◆ **Exercise details**
Every line of the data that contains the string "could" must be copied.

[Transcribed page contents]

********

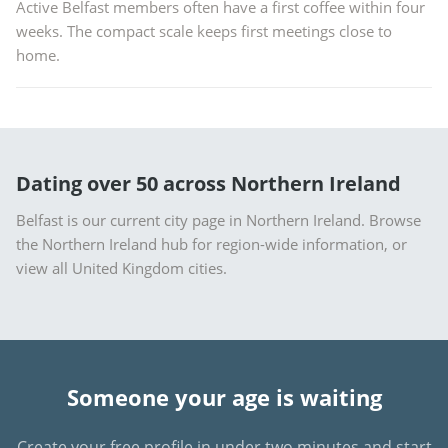
Active Belfast members often have a first coffee within four
weeks. The compact scale keeps first meetings close to
home.
Dating over 50 across Northern Ireland
Belfast is our current city page in Northern Ireland. Browse
the
Northern Ireland hub
for region-wide information, or
view all United Kingdom cities
.
Someone your age is waiting
Create your free profile in under two minutes and start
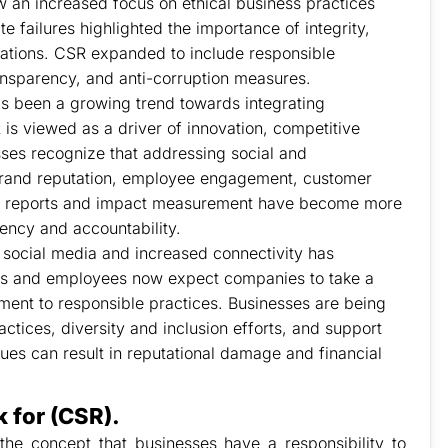
 an increased focus on ethical business practices
failures highlighted the importance of integrity,
rations. CSR expanded to include responsible
ransparency, and anti-corruption measures.
has been a growing trend towards integrating
R is viewed as a driver of innovation, competitive
ses recognize that addressing social and
brand reputation, employee engagement, customer
ity reports and impact measurement have become more
ency and accountability.
 social media and increased connectivity has
ers and employees now expect companies to take a
ent to responsible practices. Businesses are being
actices, diversity and inclusion efforts, and support
alues can result in reputational damage and financial
 for (CSR).
 the concept that businesses have a responsibility to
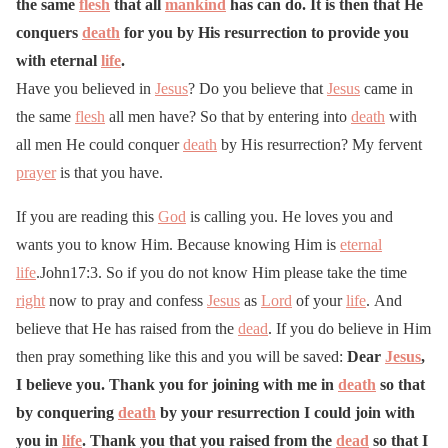
the same
flesh
that all
mankind
has can do. It is then that He
conquers
death
for you by His resurrection to provide you
with eternal
life
.
Have you believed in
Jesus
? Do you believe that
Jesus
came in
the same
flesh
all men have? So that by entering into
death
with
all men He could conquer
death
by His resurrection? My fervent
prayer
is that you have.
If you are reading this
God
is calling you. He loves you and
wants you to know Him. Because knowing Him is
eternal
life
.John17:3. So if you do not know Him please take the time
right
now to pray and confess
Jesus
as
Lord
of your
life
. And
believe that He has raised from the
dead
. If you do believe in Him
then pray something like this and you will be saved:
Dear
Jesus
,
I believe you. Thank you for joining with me in
death
so that
by conquering
death
by your resurrection I could join with
you in
life
. Thank you that you raised from the
dead
so that I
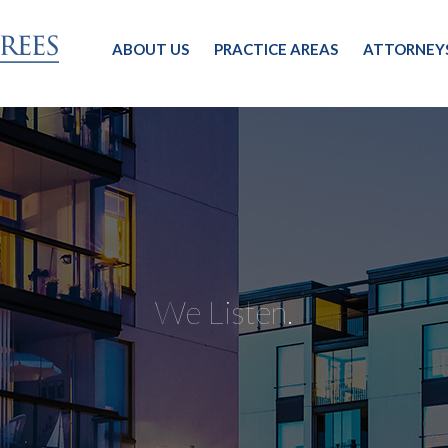
ABOUT US
PRACTICE AREAS
ATTORNEY
We Listen.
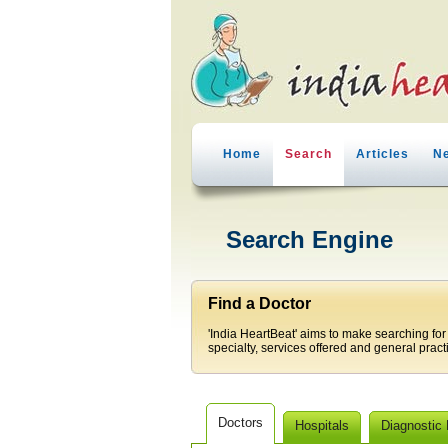
Home
Search
Articles
N
Search Engine
Find a Doctor
'India HeartBeat' aims to make searching for
specialty, services offered and general pract
Doctors
Hospitals
Diagnostic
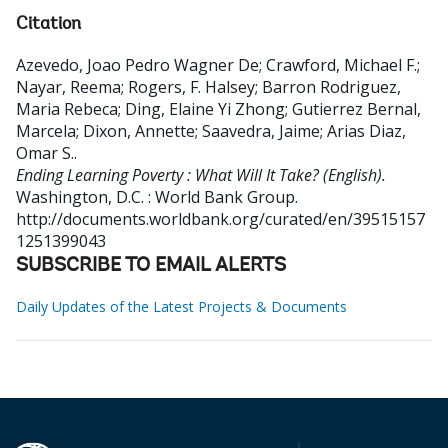
Citation
Azevedo, Joao Pedro Wagner De
;
Crawford, Michael F.
;
Nayar, Reema
;
Rogers, F. Halsey
;
Barron Rodriguez,
Maria Rebeca
;
Ding, Elaine Yi Zhong
;
Gutierrez Bernal,
Marcela
;
Dixon, Annette
;
Saavedra, Jaime
;
Arias Diaz,
Omar S.
.
Ending Learning Poverty : What Will It Take? (English).
Washington, D.C. : World Bank Group.
http://documents.worldbank.org/curated/en/39515157
1251399043
SUBSCRIBE TO EMAIL ALERTS
Daily Updates of the Latest Projects & Documents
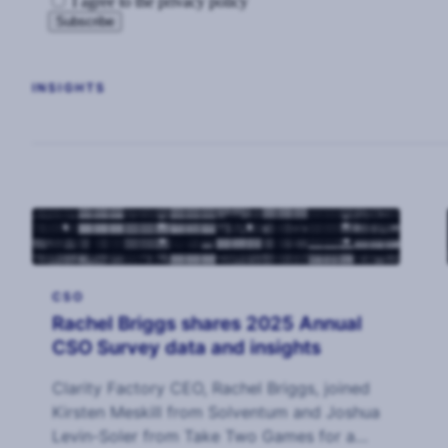
I agree to the privacy policy
INSIGHTS
CSO
Rachel Briggs shares 2025 Annual
CSO Survey data and insights
Clarity Factory CEO, Rachel Briggs, joined
Kirsten Meskill from Solventum and Joshua
Levin-Soler from Take Two Games for a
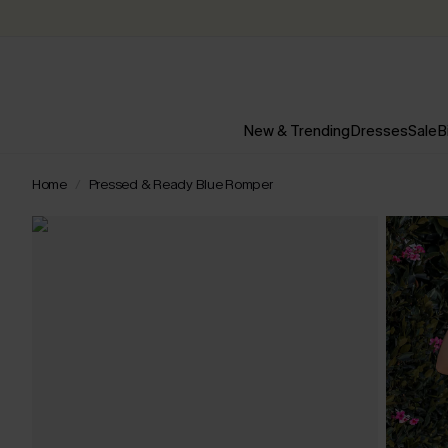
New & Trending
Dresses
Sale
B
Home
Pressed & Ready Blue Romper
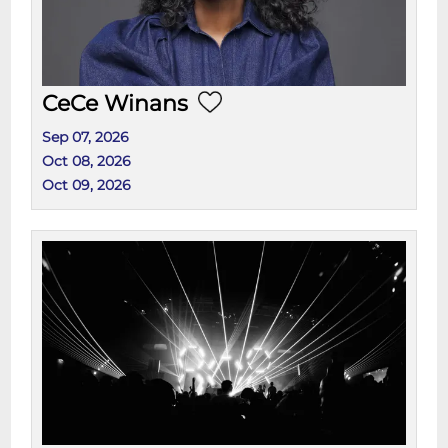
CeCe Winans
Sep 07, 2026
Oct 08, 2026
Oct 09, 2026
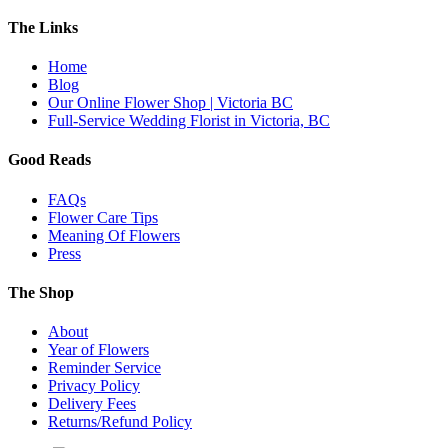
The Links
Home
Blog
Our Online Flower Shop | Victoria BC
Full-Service Wedding Florist in Victoria, BC
Good Reads
FAQs
Flower Care Tips
Meaning Of Flowers
Press
The Shop
About
Year of Flowers
Reminder Service
Privacy Policy
Delivery Fees
Returns/Refund Policy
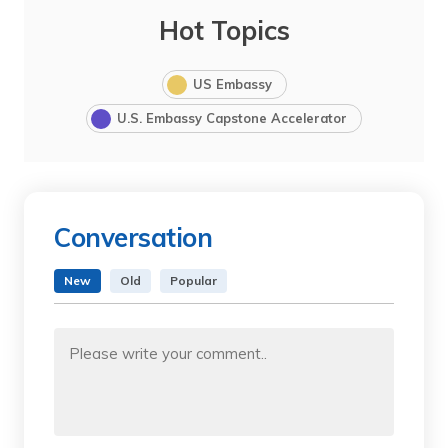
Hot Topics
US Embassy
U.S. Embassy Capstone Accelerator
Conversation
New
Old
Popular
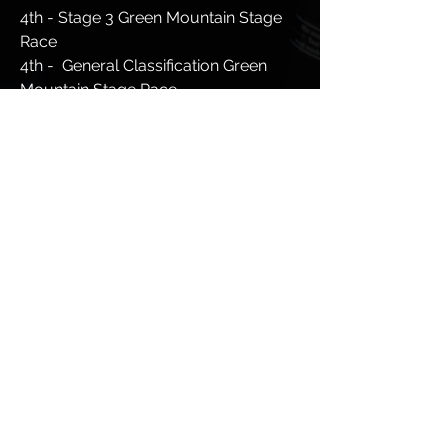
4th - Stage 3 Green Mountain Stage
Race
4th - General Classification Green
Mountain Stage Race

********

◆ **Result**
all men He could conquer
by your resurrection I could join with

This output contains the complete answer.